Don't forget Khmer desserts - Pong Aime (sweets). These are avaliable from stalls in most Khmer towns and can be excellent. Choose from a variety of sweetmeats and have them served with ice, condensed milk and sugar water.
There is also a wide variety of fresh fruit available from markets. The prices vary according to which fruit is in season but mangoes (around Khmer New Year, with up to 9 varieties on sale) and mangosteen (May/June) are both superb.
Other popular Khmer foods which are less palatable to westerners include pregnant eggs (duck eggs with the embryo still inside), Prahoc (a fermented fish paste) and almost every variety of creepy or crawly animal (spiders, crickets, water beetles) as well as barbequed rats, frogs, bats and small birds.
Drink
-
The two domestic Cambodian beers are Anchor and Angkor. In Phnom Penh and Siem Reap, discerning drinkers choose Beer Lao, which not surprisingly is from Laos. Beer Lao is very good but not available in the provinces away from the Laos border. A plethora of other beers include ABC Stout, which is dark and not so bad, but many beers are vile (Crown, Leo etc.) and only drunk by the locals.
- Palm wine and rice wine are available in villages and can be OK at 500-1000 riel for 1 litre bottle. However, some safety concerns have been raised with regard to sanitation, so the local wines may be best avoided. Bottled water is readily available at 500 riel for a cheap 1L bottle, or double that for a screw-cap. In Phnom Pehn tap water is theoretically clean (see below), though most travellers still buy bottles.

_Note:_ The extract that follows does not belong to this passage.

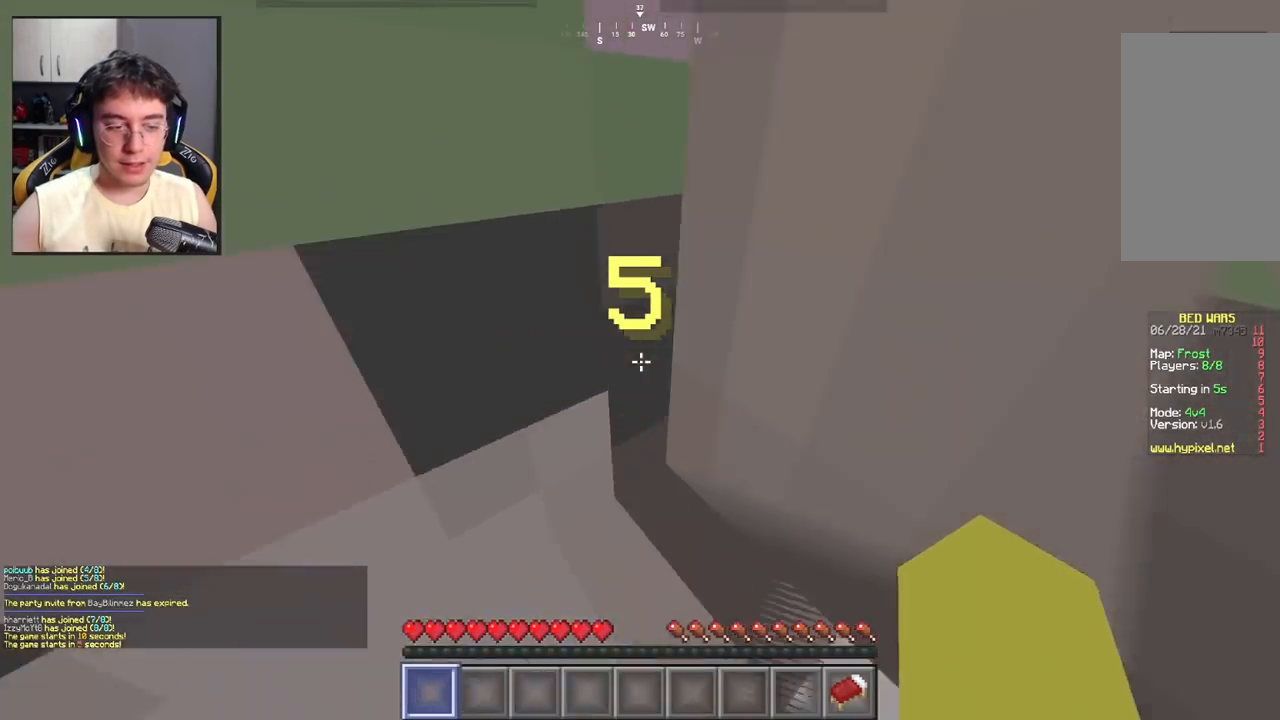
{"keys": ["space", "w"], "mouse": [], "events": [[317, "space", "down"]]}
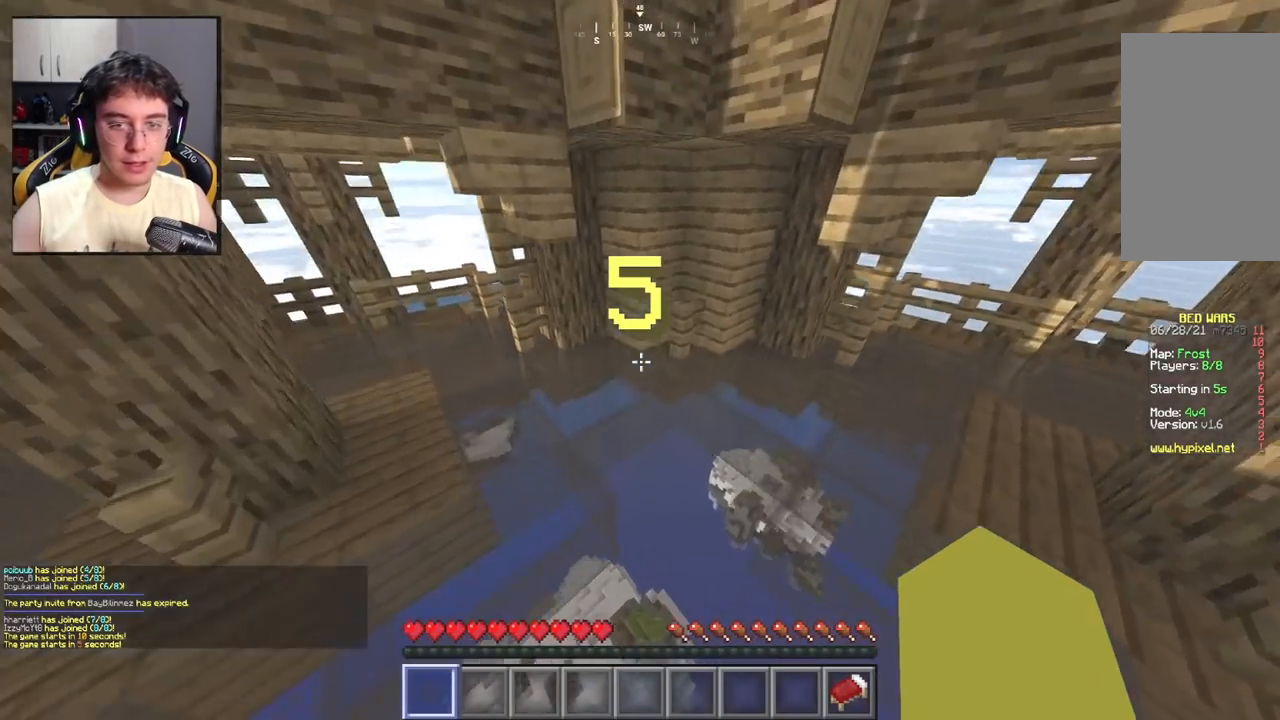
{"keys": ["w"], "mouse": [], "events": [[50, "space", "up"]]}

- Tuc a lok - served in every district and provincial town - is a fruit shake and delicious.
Sleep
Western-style accommodation is generally only available in the big tourist hotspots of Phnom Penh, Siem Reap and (to a lesser extent) Sihanoukville. Basic guesthouses can go as low as $2/night in the countryside but prices in the cities are usually in the $5-10 range. At the budget end, expect to provide your own towels etc. If you want aircon and hot water, the price creeps up to close to $20, and you can easily pay over $100/night if you want to stay in a branded five-star hotel.
Learn
Cambodia has less opportunities for language and cultural studies for the short-term traveller, though there are many language schools and private teachers advertising for those who are hanging around a bit longer. There are also meditation groups which meet at some of the Buddhist Pagodas in Phnom Penh.
Work
There are many opportunities for volunteer work. Those in Phnom Penh include teaching English, health education, working with the homeless, and other development projects.
Stay safe
Cambodia is a safe and friendly country, with the usual exception for large cities late at night, particularly Phnom Penh, and unobserved luggage or wallets. Bag snatching, even from those on bicycles and motorcycles, is a problem in Phnom Penh. Be discreet with your possessions, especially cash and cameras, and as always, take extra care in all poorly lit or more remote areas.
Cambodia suffers from a legacy of millions of land mines left during the war years. For the average tourist, mines are not really an issue, as areas like Siem Reap and Angkor Wat were never mined in the first place and any sites on the tourist track that were have long since been thoroughly demined. However, travel beyond well established paths is still not recommended. In border areas such as Preah Vihear, exercise caution and heed warning signs, and do not venture beyond well established roads and paths.
Stay healthy
Most medical services in Cambodia are an absolute joke, and the rest are few and far between and very expensive. Should you become seriously ill or injured while in Cambodia, evacuation to Thailand or Singapore will be the most likely result. Because this can be incredibly costly, adequate insurance coverage is an absolute must while in Cambodia.
There are presently no vaccination requirements to enter Cambodia, unless arriving directly from Africa. Border officials have from time to time operated scams whereby travellers were "fined" for not having proof of vaccinations, however this now appears to have stopped completely.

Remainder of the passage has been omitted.